コラム「考えることの意味」のお話 不登校・高校中退からの留学 不登校の子と親のために

AJには、「思考・表現」という授業があります。

あるトピックに関し、自分で考え、自分の言葉で表現する授業です。

 

例えば、「タバコが有害で、副流煙で周囲にも迷惑をかける。それならいっそのこと、政府はタバコ製造そのものを禁止すればいいと思う。」という意見について、「みんなはどう思う?」といった具合です。

 

A君「ポイ捨てとか、環境にも悪影響だし、禁止していいと思う。」

Bさん「体に悪いってこれだけ言われているんだから、禁止しない意味がわからない。」

 

など、しばらくは「禁止に賛成」の流れが続きます。

 

すると、C

「嗜好品に対して政府が禁止するのって、やっぱりおかしいと思う」

と、反対意見。

 

Dさんは「タバコの税収がなくなったら、困ることも出てくるんじゃないかしら?」と、これまた禁止に反対意見。

 

E君は「タバコを作っている人たちはどうなっちゃうの?失業者が増えたら、日本の経済が大変なことになる。」と、なるほど納得の意見も。

 

 

これは、タバコの有害性や個人の自由、税金、雇用問題などを勉強し、理解したうえで成り立つ議論です。

 

 

学ぶって、そういうことです。

 

知識をただ詰め込んだだけでは、ただ「知っている」だけで、自分の物にはなっていません。詰め込んだ知識を、「知性」や「教養」に変えていくには、やはり「考える」ことが大切です。

 

 

留学すると、クラス内でも意見を求められることがとても多いです。

「日本ではどうですか?」「あなたはどう思いますか?」

 

答えに詰まるのは、決して英語力だけの問題ではないと思います。

 

 

勉強した知識を自分の血や肉に変えるには、自分なりに「考える」必要があります。

今まで普通に見聞きしたニュースも、勉強したことをもとに自分なりに考えるようになると、また別の面が見えてきます。そして、勉強が面白くなってきます。

 

 

1995年の夏。私はアメリカを一人旅していました。

アメリカ南部を旅行中、60代ぐらいの黒人女性と知り合いました。

 

私は、「日本から来た留学生です。

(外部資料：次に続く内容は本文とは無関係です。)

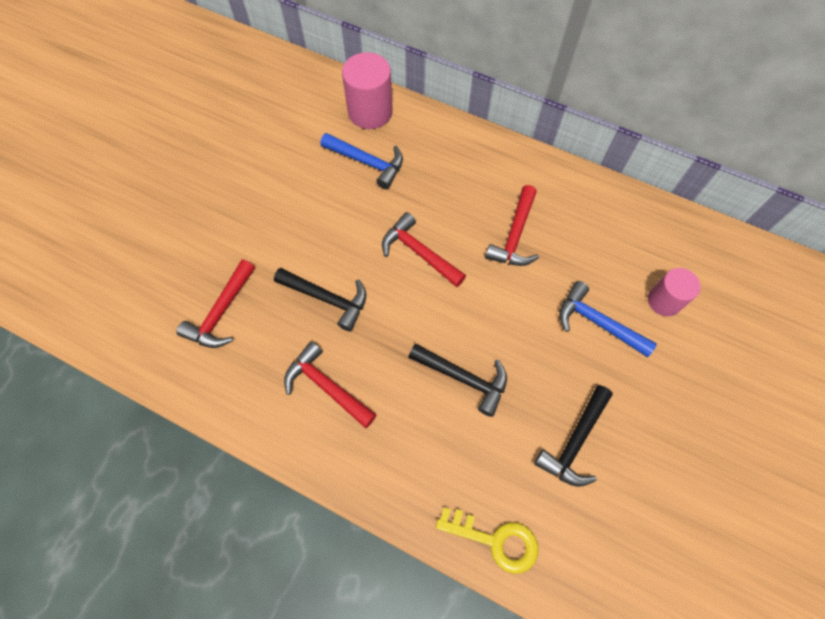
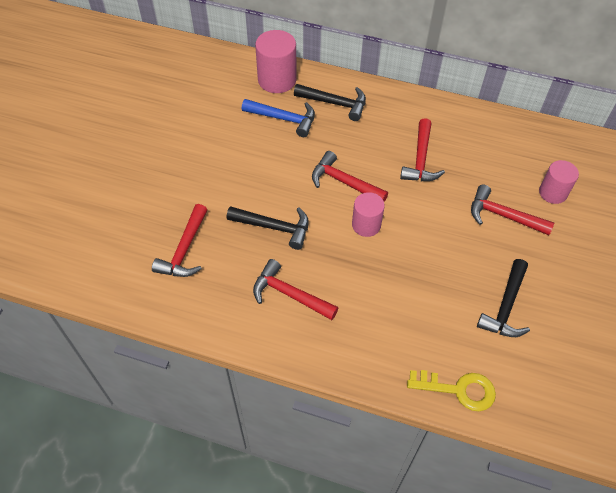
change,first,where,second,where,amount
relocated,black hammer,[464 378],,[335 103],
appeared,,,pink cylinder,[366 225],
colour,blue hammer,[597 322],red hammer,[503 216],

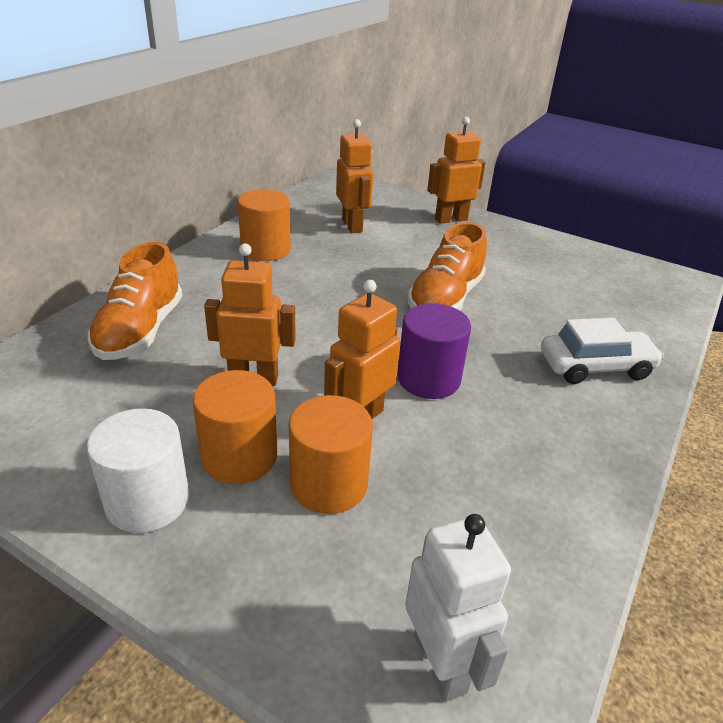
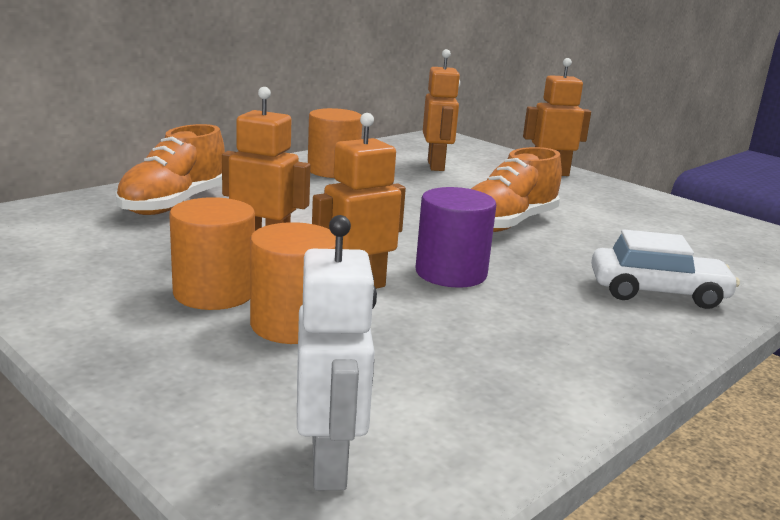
change,first,where,second,where,amount
missing,white cylinder,[147 501],,,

今、オレゴンの大学で勉強しています。」と伝えると、「恵まれているわね。私は20代まで、自分の名前と住所ぐらいしか文字が書けなかった。」と話しだしました。

 

南部を旅行中は、複数回、同じような話を聞きました。

 

その方は30歳から勉強をはじめ、がんばって高校卒業の資格を得たそうです。

 

とても「楽しかった」と、表現されていました。

 

そして、「“Peaceful”(平和な。安らかな。) という単語を勉強した時は、涙が出ました。」と、嬉しそうに話してくれました。

 

今まで自分の経験から知っていたことと、勉強して得た知識とが融合し、「世界が違って見えた。」と。

 

私は「詰め込み教育」を否定するつもりはありません。

ただ、詰め込んだ知識をちゃんと消化して、自分の体の一部にしようね、と思っています。

 

それには、しっかりと「考える」こと。自分の意見を持つこと。

 

テストでいい点を取るのも立派ですが、自分の考えで臨機応変に行動できるチカラを、身に着けて欲しいと思います。

 

 

 

株式会社 AJ 代表取締役 岩崎宗仁

 

AJでは、2001年の設立当初より、「グローバルな視点で物事を考え、自立し、臨機応変に行動できる人材育成する」をミッションに掲げています。